Registered observation preprocessor.

A transformation preprocessor returns one dict. A generator preprocessor yields or returns multiple dict objects, each of which becomes a processed observation.

outputs

outputs(
    observation: dict, **kwargs
) -> Iterator[list[dict[str, Any]]]

Yield normalized processed observations for one raw observation.

Source code in src/json2vec/preprocessors/base.py

def outputs(self, observation: dict, **kwargs) -> Iterator[list[dict[str, Any]]]:
    """Yield normalized processed observations for one raw observation."""
    result = self(observation, **kwargs)

    if self.mode == PreprocessorMode.transformation:
        yield [self.require_object(result, mode=self.mode)]
        return

    if self.mode == PreprocessorMode.generator:
        if isinstance(result, list):
            iterable: list[Any] | Iterator[Any] = result
        elif isinstance(result, Iterator):
            iterable = result
        else:
            raise TypeError(
                f"generator preprocessor '{self.name}' must yield dict objects or return a list of dict objects, "
                f"got {type(result).__name__}"
            )

        for output in iterable:
            yield [self.require_object(output, mode=self.mode)]
        return

    raise ValueError(f"unsupported preprocessor mode: {self.mode}")

Serving

Deployment

Bases: BaseSettings

Serving configuration for a json2vec checkpoint or model instance.

Deployment queues request/response schemas, optional preprocessors, optional postprocessors, and update(...) mutations before the model is loaded by FastAPI application startup.

forge

forge(
    request: type[BaseModel] | None = None,
    response: type[BaseModel] | None = None,
) -> Deployment

Attach optional Pydantic request and response signatures.

Source code in src/json2vec/inference/deployment.py

@beartype
def forge(
    self,
    request: type[pydantic.BaseModel] | None = None,
    response: type[pydantic.BaseModel] | None = None,
) -> "Deployment":
    """Attach optional Pydantic request and response signatures."""
    self._request_signature = request
    self._response_signature = response

    return self

preprocess

preprocess(preprocessor, **kwargs: Any) -> Deployment

Attach an optional request preprocessor.

If this method is not called, request objects are encoded unchanged.

Source code in src/json2vec/inference/deployment.py

@beartype
def preprocess(self, preprocessor, **kwargs: Any) -> "Deployment":
    """Attach an optional request preprocessor.

    If this method is not called, request objects are encoded unchanged.

__Provided data__:

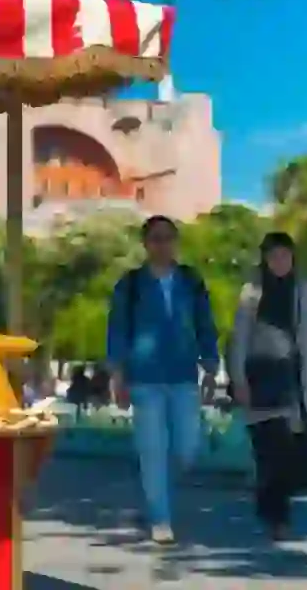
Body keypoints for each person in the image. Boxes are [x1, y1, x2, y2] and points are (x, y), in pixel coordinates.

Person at [106, 215, 219, 544]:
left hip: (183, 376)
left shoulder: (191, 281)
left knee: (187, 448)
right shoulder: (131, 284)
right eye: (156, 238)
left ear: (175, 242)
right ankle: (160, 517)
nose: (162, 244)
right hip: (145, 379)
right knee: (152, 449)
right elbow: (117, 330)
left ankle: (156, 494)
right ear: (145, 243)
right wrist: (117, 375)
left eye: (168, 237)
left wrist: (210, 365)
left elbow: (205, 324)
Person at [228, 232, 307, 540]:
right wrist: (238, 379)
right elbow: (238, 340)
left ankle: (267, 498)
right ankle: (279, 519)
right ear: (264, 259)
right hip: (263, 383)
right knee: (274, 451)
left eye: (285, 256)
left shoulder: (306, 292)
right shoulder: (251, 294)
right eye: (273, 256)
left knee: (303, 459)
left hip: (299, 385)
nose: (280, 262)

__What you should do__:
Copy the stretch of the json2vec documentation from "Registered observation preprocessor." through "a processed observation.", renaming "preprocessor" to "handler" throughout.

__Final answer__:
Registered observation handler.

A transformation handler returns one dict. A generator handler yields or returns multiple dict objects, each of which becomes a processed observation.